Conclusions: In the overall patients' collective early PCI after fibrinolysis is not associated with an improved clinical outcome. However, in patients with a higher risk profile an early invasive strategy is associated with a risk reduction for mortality and the combined endpoint of death/myocardial re-infarction.


Reference: click to get abstract

Brauer T, Koeth O et al.
Early percutaneous coronary intervention after fibrinolysis for acute ST elevation myocardial infarction: results of two German multi-center registries (ACOS and GOAL). Acute cardiac Care 2007; 9 (2): 97-103

Saturday, October 4, 2008

Saturday October 4, 2008
Ultrafiltration in decompensated CHF


Loop diuretics, have been the therapeutic icon for decades, however it may be associated with increased morbidity and mortality because of deleterious effects on neurohormonal activation, electrolyte balance, and cardiac and renal function. Ultrafiltration, an alternative method of sodium and water removal, safely improves hemodynamic in heart failure patients as reconfirmed again in a recently announced study 1.

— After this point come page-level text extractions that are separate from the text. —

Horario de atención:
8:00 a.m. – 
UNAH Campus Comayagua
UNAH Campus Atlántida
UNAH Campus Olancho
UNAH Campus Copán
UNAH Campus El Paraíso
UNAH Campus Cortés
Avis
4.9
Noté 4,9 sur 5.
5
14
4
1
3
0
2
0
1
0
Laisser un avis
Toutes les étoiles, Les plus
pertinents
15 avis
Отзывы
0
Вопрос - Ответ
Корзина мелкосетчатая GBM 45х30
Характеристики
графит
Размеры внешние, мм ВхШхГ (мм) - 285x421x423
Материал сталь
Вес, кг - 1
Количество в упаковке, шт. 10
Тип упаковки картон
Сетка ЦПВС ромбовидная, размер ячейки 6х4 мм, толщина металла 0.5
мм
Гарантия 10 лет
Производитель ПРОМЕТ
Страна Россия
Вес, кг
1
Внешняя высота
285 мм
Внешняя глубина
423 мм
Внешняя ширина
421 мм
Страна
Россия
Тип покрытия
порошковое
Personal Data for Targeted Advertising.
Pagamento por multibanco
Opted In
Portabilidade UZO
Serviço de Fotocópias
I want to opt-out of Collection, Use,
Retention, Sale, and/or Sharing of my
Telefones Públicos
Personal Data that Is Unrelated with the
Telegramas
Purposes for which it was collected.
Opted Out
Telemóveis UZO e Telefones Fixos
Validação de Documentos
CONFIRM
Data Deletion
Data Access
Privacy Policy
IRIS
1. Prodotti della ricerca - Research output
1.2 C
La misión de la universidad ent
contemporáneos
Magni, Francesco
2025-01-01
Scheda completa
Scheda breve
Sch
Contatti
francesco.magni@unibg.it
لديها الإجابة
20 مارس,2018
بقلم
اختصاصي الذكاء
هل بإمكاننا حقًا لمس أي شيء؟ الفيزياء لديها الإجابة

Findings: Among 200 decompensated CHF patients randomized to ultrafiltration or intravenous diuretics,
  • 48 hours weight (P = 0.001) and net fluid loss (P = 0.001) were greater in the ultrafiltration group. Dyspnea scores were similar.
  • At 90 days, the ultrafiltration group had fewer heart failure rehospitalizations/patient (P = 0.022) and patients presenting for unscheduled visits (21 vs. 44%; P = 0.009).
  • No serum creatinine differences occurred between the groups.

Conclusion: In decompensated CHF, ultrafiltration causes greater fluid and weight loss, as well as have a fewer rehospitalization rate and unscheduled visit.


Related previous pearl:
The ‘UNLOAD’ Study



Reference: click to get abstract

Costanzo, MR. Ultrafiltration in the management of heart failure. Current Opinion in Critical Care. 14(5):524-530, October 2008.